Saved data entries
....
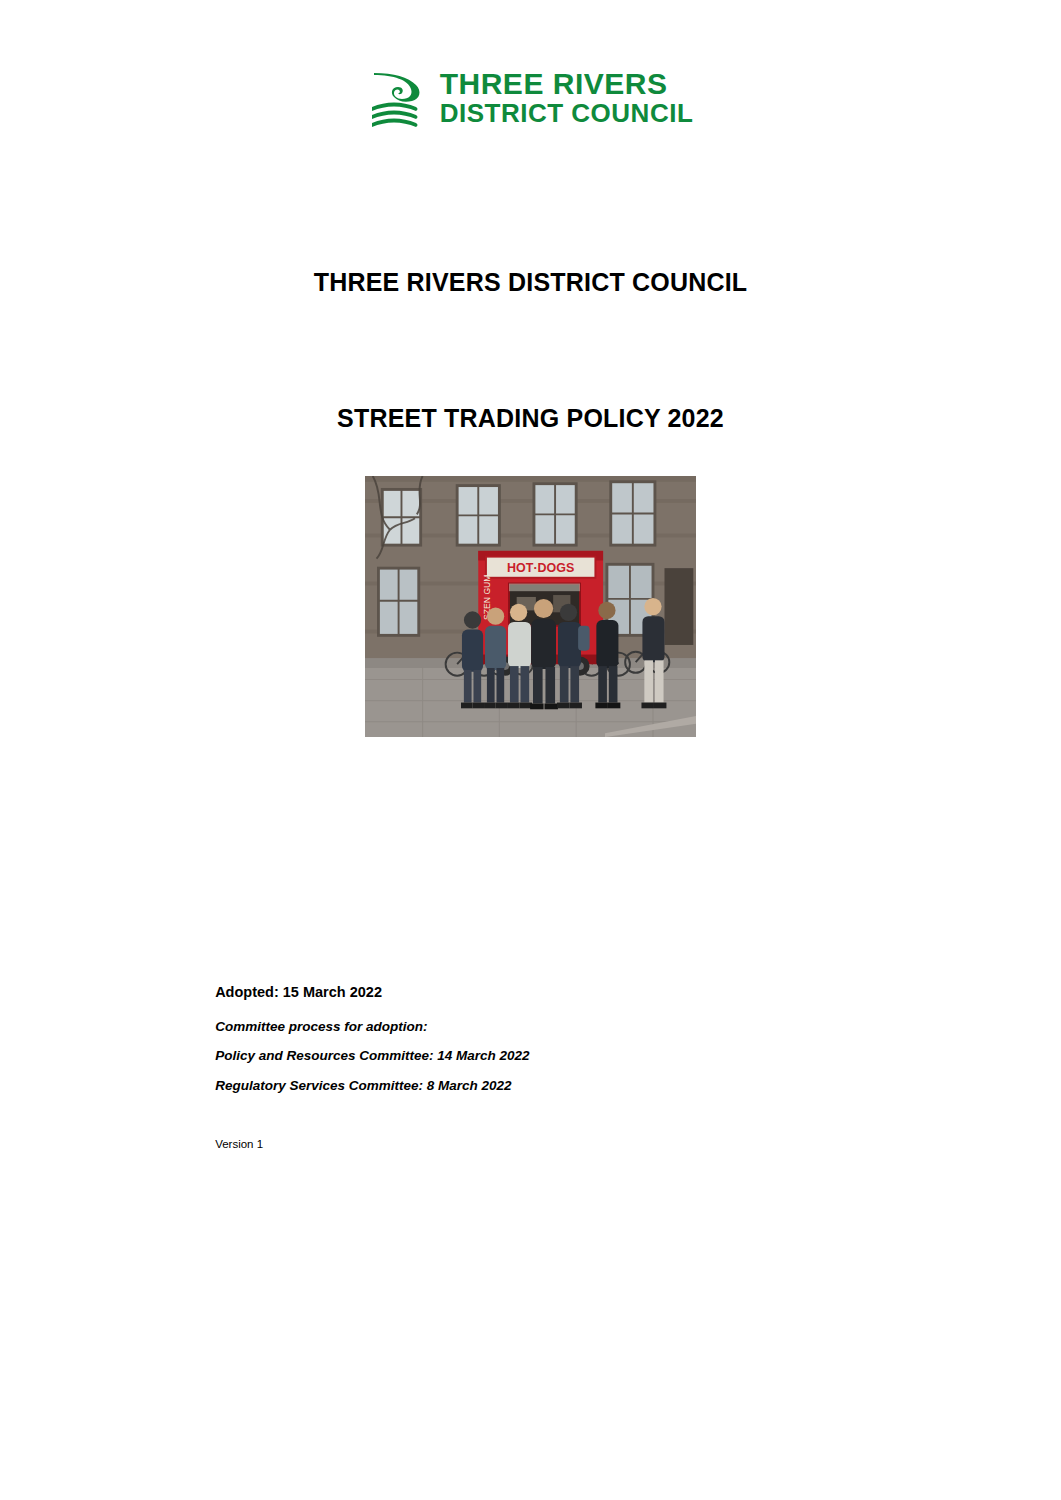| | THREE RIVERS DISTRICT COUNCIL |
THREE RIVERS DISTRICT COUNCIL
STREET TRADING POLICY 2022
HOT·DOGS SZEN GUM
Adopted: 15 March 2022
Committee process for adoption:
Policy and Resources Committee: 14 March 2022
Regulatory Services Committee: 8 March 2022
Version 1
....
Every line above that holds the string "March" should be copied out.

*Written solution*
Adopted: 15 March 2022
Policy and Resources Committee: 14 March 2022
Regulatory Services Committee: 8 March 2022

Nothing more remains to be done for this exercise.